→ **AIM OF THE TASK**: Print every one of the records verbatim, omitting nothing.

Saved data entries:
____________

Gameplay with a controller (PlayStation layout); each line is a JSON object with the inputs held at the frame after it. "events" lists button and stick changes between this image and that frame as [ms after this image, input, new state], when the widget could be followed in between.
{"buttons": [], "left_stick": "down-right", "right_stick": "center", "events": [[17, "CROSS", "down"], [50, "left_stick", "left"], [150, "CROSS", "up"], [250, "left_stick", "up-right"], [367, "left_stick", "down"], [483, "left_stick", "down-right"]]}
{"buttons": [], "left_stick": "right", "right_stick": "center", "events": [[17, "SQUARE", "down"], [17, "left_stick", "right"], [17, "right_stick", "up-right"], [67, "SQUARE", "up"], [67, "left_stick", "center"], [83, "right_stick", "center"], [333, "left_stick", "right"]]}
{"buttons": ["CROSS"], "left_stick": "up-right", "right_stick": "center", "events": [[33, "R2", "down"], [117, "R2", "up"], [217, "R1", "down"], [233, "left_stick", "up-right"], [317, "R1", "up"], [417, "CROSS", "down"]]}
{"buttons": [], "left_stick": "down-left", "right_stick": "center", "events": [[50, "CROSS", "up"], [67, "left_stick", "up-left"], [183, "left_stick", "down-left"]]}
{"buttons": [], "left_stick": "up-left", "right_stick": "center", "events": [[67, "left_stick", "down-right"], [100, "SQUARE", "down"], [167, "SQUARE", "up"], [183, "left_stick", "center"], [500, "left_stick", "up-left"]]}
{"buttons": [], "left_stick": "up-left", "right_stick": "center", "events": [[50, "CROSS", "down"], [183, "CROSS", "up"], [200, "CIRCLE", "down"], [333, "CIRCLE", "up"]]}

____________

→ **WRITTEN RESPONSE**:
Gameplay with a controller (PlayStation layout); each line is a JSON object with the inputs held at the frame after it. "events" lists button and stick changes between this image and that frame as [ms after this image, input, new state], when the widget could be followed in between.
{"buttons": [], "left_stick": "down-right", "right_stick": "center", "events": [[17, "CROSS", "down"], [50, "left_stick", "left"], [150, "CROSS", "up"], [250, "left_stick", "up-right"], [367, "left_stick", "down"], [483, "left_stick", "down-right"]]}
{"buttons": [], "left_stick": "right", "right_stick": "center", "events": [[17, "SQUARE", "down"], [17, "left_stick", "right"], [17, "right_stick", "up-right"], [67, "SQUARE", "up"], [67, "left_stick", "center"], [83, "right_stick", "center"], [333, "left_stick", "right"]]}
{"buttons": ["CROSS"], "left_stick": "up-right", "right_stick": "center", "events": [[33, "R2", "down"], [117, "R2", "up"], [217, "R1", "down"], [233, "left_stick", "up-right"], [317, "R1", "up"], [417, "CROSS", "down"]]}
{"buttons": [], "left_stick": "down-left", "right_stick": "center", "events": [[50, "CROSS", "up"], [67, "left_stick", "up-left"], [183, "left_stick", "down-left"]]}
{"buttons": [], "left_stick": "up-left", "right_stick": "center", "events": [[67, "left_stick", "down-right"], [100, "SQUARE", "down"], [167, "SQUARE", "up"], [183, "left_stick", "center"], [500, "left_stick", "up-left"]]}
{"buttons": [], "left_stick": "up-left", "right_stick": "center", "events": [[50, "CROSS", "down"], [183, "CROSS", "up"], [200, "CIRCLE", "down"], [333, "CIRCLE", "up"]]}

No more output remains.